Мой пит-стоп вложился в пять секунд. Слово «зятек», Тамара Николаевна произнесла весьма шутливо. Обычно подобные шутки меня напрягают, но сейчас мне, почему-то, было приятно это услышать. Мы выпили и закусили клубникой, которую успела помыть Тамара Николаевна. Клубника этим жарким летом уродилась мелкой, не водянистой и очень вкусной. Что касается домашнего вина, то оно, как мне показалось, было безнадежно испорчено сахаром.

– Аня жила сама, в Киеве. Ей так захотелось, это был ее самостоятельный выбор. Смерть отца на нее сильно повлияла. Девочки всегда привязаны к отцу… Я мать и переживаю за нее, хотя из-за отца мы одно время плохо ладили. Ей очень тяжело. И мне кажется, ей сейчас нужна стабильность.

– А я, разумеется, не произвожу впечатления стабильного человека?

– Не совсем так. Она тебе не рассказывала, что встречалась до Киева с одним мальчиком? Он хороший парень, работает на комбинате диспетчером АЗС, неплохо зарабатывает…

– Солярку ворует, – продолжил я в тон Тамаре Николаевне, успев уже заочно возненавидеть хорошего мальчика.

– Ворует. А кто ее там не ворует? Они давно дружат, и ему очень нравится Аня, он часто заходит к нам, звонит ей по телефону. Витя подарил ей недавно кольцо, но она не захотела его носить.

– Простите, Тамара Николаевна, зачем вы мне рассказываете про этого Витю?

– Ты мне нравишься, а Витя нет. Но я хочу, чтобы ты знал – с ним ей было бы лучше. Он бы себе работал на комбинате, воровал по мелочам, пил с друзьями водку по праздникам, она была бы хозяйкой, командовала им, а он об этом никогда бы не догадывался.

– Они ездили бы в Крым по профсоюзной путевке, покупали бы холодильник в кредит, гуляли бы в парке по выходным…

– Да. И я немного зла на тебя, потому что с тобой Ане интересней, чем с Витей.
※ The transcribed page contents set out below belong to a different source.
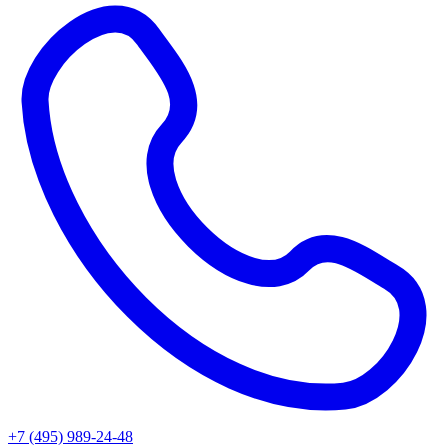
+7 (495) 989-24-48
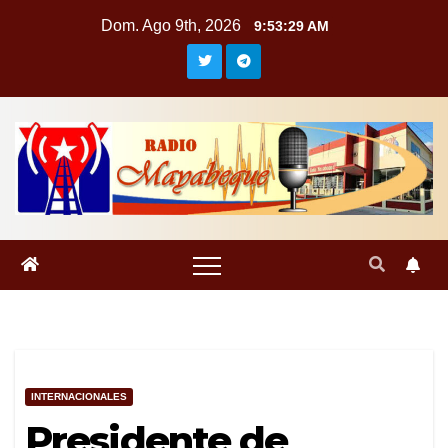
Saltar
Dom. Ago 9th, 2026
9:53:29 AM
al
contenido
INTERNACIONALES
Presidente de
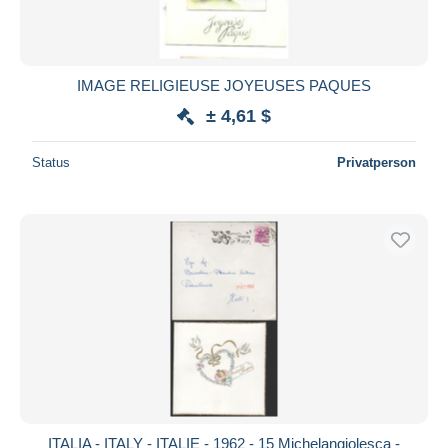
IMAGE RELIGIEUSE JOYEUSES PAQUES
± 4,61 $
Status
Privatperson
ITALIA - ITALY - ITALIE - 1962 - 15 Michelangiolesca -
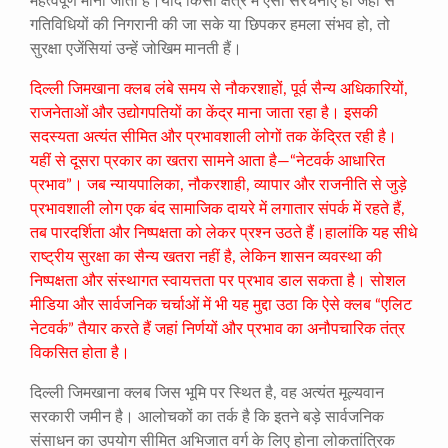
महत्वपूर्ण माना जाता है।यदि किसी क्षेत्र में ऐसी संरचनाएं हों जहां से
गतिविधियों की निगरानी की जा सके या छिपकर हमला संभव हो, तो
सुरक्षा एजेंसियां उन्हें जोखिम मानती हैं।
दिल्ली जिमखाना क्लब लंबे समय से नौकरशाहों, पूर्व सैन्य अधिकारियों,
राजनेताओं और उद्योगपतियों का केंद्र माना जाता रहा है। इसकी
सदस्यता अत्यंत सीमित और प्रभावशाली लोगों तक केंद्रित रही है।
यहीं से दूसरा प्रकार का खतरा सामने आता है—“नेटवर्क आधारित
प्रभाव”। जब न्यायपालिका, नौकरशाही, व्यापार और राजनीति से जुड़े
प्रभावशाली लोग एक बंद सामाजिक दायरे में लगातार संपर्क में रहते हैं,
तब पारदर्शिता और निष्पक्षता को लेकर प्रश्न उठते हैं।हालांकि यह सीधे
राष्ट्रीय सुरक्षा का सैन्य खतरा नहीं है, लेकिन शासन व्यवस्था की
निष्पक्षता और संस्थागत स्वायत्तता पर प्रभाव डाल सकता है। सोशल
मीडिया और सार्वजनिक चर्चाओं में भी यह मुद्दा उठा कि ऐसे क्लब “एलिट
नेटवर्क” तैयार करते हैं जहां निर्णयों और प्रभाव का अनौपचारिक तंत्र
विकसित होता है।
दिल्ली जिमखाना क्लब जिस भूमि पर स्थित है, वह अत्यंत मूल्यवान
सरकारी जमीन है। आलोचकों का तर्क है कि इतने बड़े सार्वजनिक
संसाधन का उपयोग सीमित अभिजात वर्ग के लिए होना लोकतांत्रिक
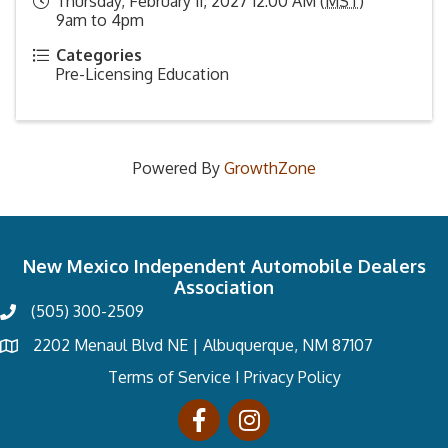
Thursday, February 11, 2027 12:00 AM (
MST
)
9am to 4pm
Categories
Pre-Licensing Education
Powered By
GrowthZone
New Mexico Independent Automobile Dealers
Association
(505) 300-2509
2202 Menaul Blvd NE | Albuquerque, NM 87107
Terms of Service
I
Privacy Policy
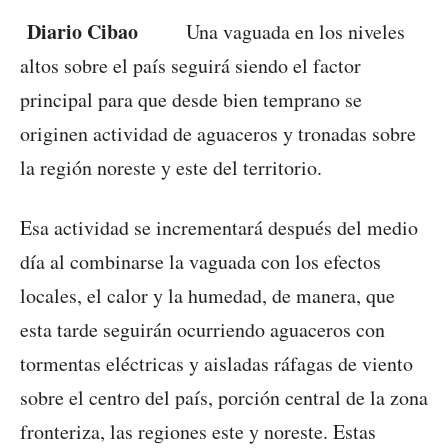
Diario Cibao
Una vaguada en los niveles
altos sobre el país seguirá siendo el factor
principal para que desde bien temprano se
originen actividad de aguaceros y tronadas sobre
la región noreste y este del territorio.
Esa actividad se incrementará después del medio
día al combinarse la vaguada con los efectos
locales, el calor y la humedad, de manera, que
esta tarde seguirán ocurriendo aguaceros con
tormentas eléctricas y aisladas ráfagas de viento
sobre el centro del país, porción central de la zona
fronteriza, las regiones este y noreste. Estas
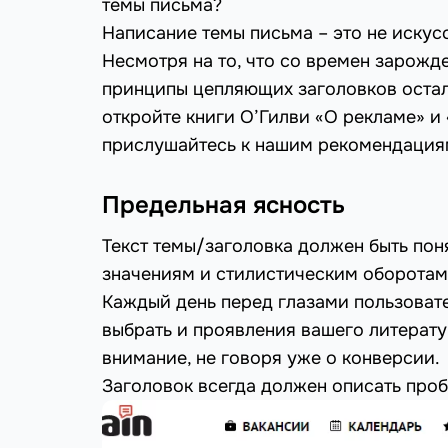
темы письма?
Написание темы письма – это не искусст
Несмотря на то, что со времен зарож
принципы цепляющих заголовков остали
откройте книги О’Гилви «О рекламе» и
прислушайтесь к нашим рекомендация
Предельная ясность
Текст темы/заголовка должен быть пон
значениям и стилистическим оборотам
Каждый день перед глазами пользовате
выбрать и проявления вашего литерату
внимание, не говоря уже о конверсии.
Заголовок всегда должен описать проб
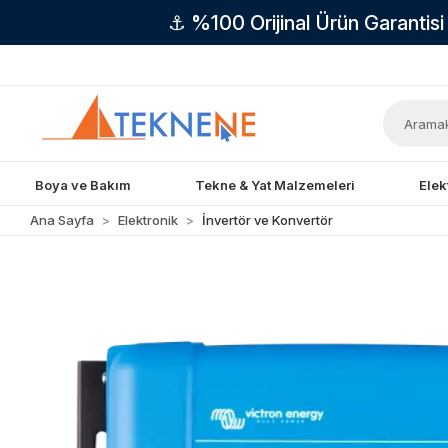
⚓ %100 Orijinal Ürün Garantis
Boya ve Bakım
Tekne & Yat Malzemeleri
Elek
Ana Sayfa
Elektronik
İnvertör ve Konvertör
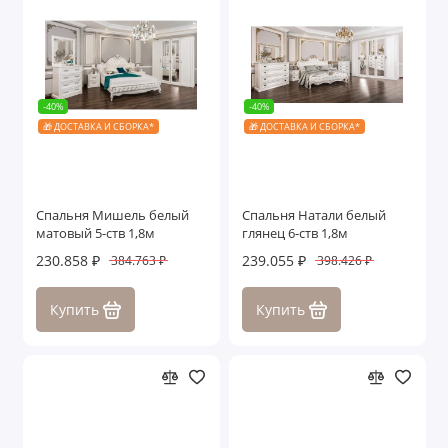
-40%
-40%
🎁 ДОСТАВКА И СБОРКА*
🎁 ДОСТАВКА И СБОРКА*
Спальня Мишель белый
Спальня Натали белый
матовый 5-ств 1,8м
глянец 6-ств 1,8м
230.858 ₽
239.055 ₽
384.763 ₽
398.426 ₽
Купить
Купить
Тебя, наверное, можно любить, но жить с тобой нельзя. А с Витей наоборот, и мне жалко, что Аня этого не понимает. Витя хороший, потому что…

– Обыкновенный.

– Ты правильно меня понял… А сейчас быстро, только не задумываясь, назови мне любую домашнюю птицу, любой фрукт и любого русского поэта.

– Индюк, абрикос, Блок, – выпалил я.

– Тяжелый случай…

– Неужели все так запущенно?

– Ты даже себе не представляешь насколько. Помоги мне в тазе перемешать.

Я подошел к плите. Тамара Николаевна вручила мне сырую вишневую палку со срезанной корой. Я размешивал варево, а она досыпала сахар и отобранную клубнику.

«А Тамара Николаевна гораздо умнее, чем мне показалось в первый раз», – решил я и немножко испугался.

– В Северном полушарии нужно размешивать по часовой стрелке, так лучше, – подсказала она, и мне пришлось сменить вектор центробежной силы.

– Это обо мне что-то говорит в психологическом плане? – спросил я.

– Нет, – улыбнулась Тамара Николаевна, – Это говорит только о твоей непрактичности.

– Но вы ведь психолог и оцениваете меня с профессиональной точки зрения тоже?

– Оцениваю, это привычка.

– И что вы можете сказать?

– Ты – любимый абрикос в своем собственном компоте, наверняка единственный ребенок в семье, и тебе совсем бы не мешало почаще спускаться на землю… Возьми с подоконника тряпку и сними таз с огня. На сегодня хватит, пожалуй.